Great Eggfly Butterfly


Great Eggfly Butterfly – Hypolimnas bolina

Great Eggfly Butterfly - Hypolimnas bolina

Please excuse the out-of-range white balance of this photograph. The butterfly pictured here is a captive. Live butterfly exhibits have become very popular in the United States, for obvious reasons. Children love butterflies, adults love butterflies and museums find them easy to raise and maintain – everybody wins.
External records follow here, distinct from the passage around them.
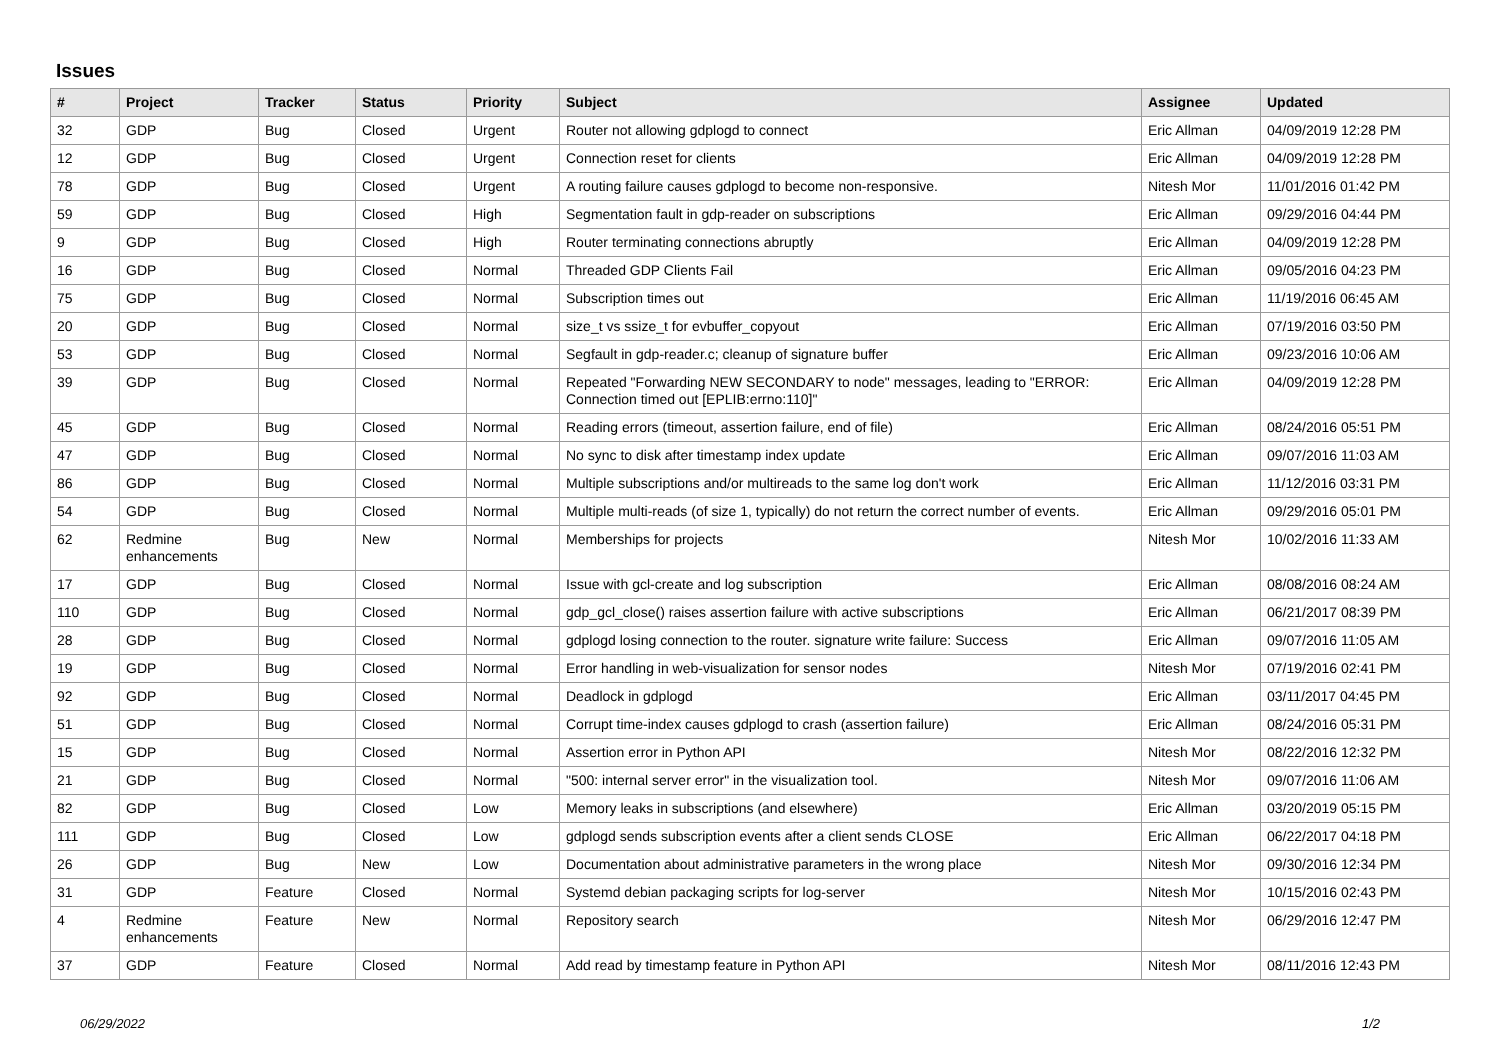Issues
| # | Project | Tracker | Status | Priority | Subject | Assignee | Updated |
| --- | --- | --- | --- | --- | --- | --- | --- |
| 32 | GDP | Bug | Closed | Urgent | Router not allowing gdplogd to connect | Eric Allman | 04/09/2019 12:28 PM |
| 12 | GDP | Bug | Closed | Urgent | Connection reset for clients | Eric Allman | 04/09/2019 12:28 PM |
| 78 | GDP | Bug | Closed | Urgent | A routing failure causes gdplogd to become non-responsive. | Nitesh Mor | 11/01/2016 01:42 PM |
| 59 | GDP | Bug | Closed | High | Segmentation fault in gdp-reader on subscriptions | Eric Allman | 09/29/2016 04:44 PM |
| 9 | GDP | Bug | Closed | High | Router terminating connections abruptly | Eric Allman | 04/09/2019 12:28 PM |
| 16 | GDP | Bug | Closed | Normal | Threaded GDP Clients Fail | Eric Allman | 09/05/2016 04:23 PM |
| 75 | GDP | Bug | Closed | Normal | Subscription times out | Eric Allman | 11/19/2016 06:45 AM |
| 20 | GDP | Bug | Closed | Normal | size_t vs ssize_t for evbuffer_copyout | Eric Allman | 07/19/2016 03:50 PM |
| 53 | GDP | Bug | Closed | Normal | Segfault in gdp-reader.c; cleanup of signature buffer | Eric Allman | 09/23/2016 10:06 AM |
| 39 | GDP | Bug | Closed | Normal | Repeated "Forwarding NEW SECONDARY to node" messages, leading to "ERROR: Connection timed out [EPLIB:errno:110]" | Eric Allman | 04/09/2019 12:28 PM |
| 45 | GDP | Bug | Closed | Normal | Reading errors (timeout, assertion failure, end of file) | Eric Allman | 08/24/2016 05:51 PM |
| 47 | GDP | Bug | Closed | Normal | No sync to disk after timestamp index update | Eric Allman | 09/07/2016 11:03 AM |
| 86 | GDP | Bug | Closed | Normal | Multiple subscriptions and/or multireads to the same log don't work | Eric Allman | 11/12/2016 03:31 PM |
| 54 | GDP | Bug | Closed | Normal | Multiple multi-reads (of size 1, typically) do not return the correct number of events. | Eric Allman | 09/29/2016 05:01 PM |
| 62 | Redmine enhancements | Bug | New | Normal | Memberships for projects | Nitesh Mor | 10/02/2016 11:33 AM |
| 17 | GDP | Bug | Closed | Normal | Issue with gcl-create and log subscription | Eric Allman | 08/08/2016 08:24 AM |
| 110 | GDP | Bug | Closed | Normal | gdp_gcl_close() raises assertion failure with active subscriptions | Eric Allman | 06/21/2017 08:39 PM |
| 28 | GDP | Bug | Closed | Normal | gdplogd losing connection to the router. signature write failure: Success | Eric Allman | 09/07/2016 11:05 AM |
| 19 | GDP | Bug | Closed | Normal | Error handling in web-visualization for sensor nodes | Nitesh Mor | 07/19/2016 02:41 PM |
| 92 | GDP | Bug | Closed | Normal | Deadlock in gdplogd | Eric Allman | 03/11/2017 04:45 PM |
| 51 | GDP | Bug | Closed | Normal | Corrupt time-index causes gdplogd to crash (assertion failure) | Eric Allman | 08/24/2016 05:31 PM |
| 15 | GDP | Bug | Closed | Normal | Assertion error in Python API | Nitesh Mor | 08/22/2016 12:32 PM |
| 21 | GDP | Bug | Closed | Normal | "500: internal server error" in the visualization tool. | Nitesh Mor | 09/07/2016 11:06 AM |
| 82 | GDP | Bug | Closed | Low | Memory leaks in subscriptions (and elsewhere) | Eric Allman | 03/20/2019 05:15 PM |
| 111 | GDP | Bug | Closed | Low | gdplogd sends subscription events after a client sends CLOSE | Eric Allman | 06/22/2017 04:18 PM |
| 26 | GDP | Bug | New | Low | Documentation about administrative parameters in the wrong place | Nitesh Mor | 09/30/2016 12:34 PM |
| 31 | GDP | Feature | Closed | Normal | Systemd debian packaging scripts for log-server | Nitesh Mor | 10/15/2016 02:43 PM |
| 4 | Redmine enhancements | Feature | New | Normal | Repository search | Nitesh Mor | 06/29/2016 12:47 PM |
| 37 | GDP | Feature | Closed | Normal | Add read by timestamp feature in Python API | Nitesh Mor | 08/11/2016 12:43 PM |
06/29/2022 1/2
This relatively recent happy circumstance is also good for wild butterfly populations – people who used to go into the rain forest and capture live butterflies, or plunder their eggs and chrysalises now can be set to work on butterfly farms, thereby sparing wild populations, and providing much needed jobs for many impoverished regions. Butterfly habitat worldwide is being destroyed at a rate unprecedented until modern times. Slash-and-burn agriculture in South America and other tropical areas continue to shrink the available acreage for the caterpillar’s host plant. The continued expansion of urban sprawl in Earth’s cities eat away at the butterfly’s ecosystem.

Family Nymphalidae – Brushfoots or brush-footed butterflies encompass approximately 3,000 species worldwide, of which 160 or so live in or visit North America. This is a very diverse family of butterflies, and they occur everywhere except the polar ice caps. Their unifying characteristic is the reduced forelegs of both males and females. The habit of holding the forelegs close to the body is shared with many other insects, including bumblebees, flies, bugs and beetles.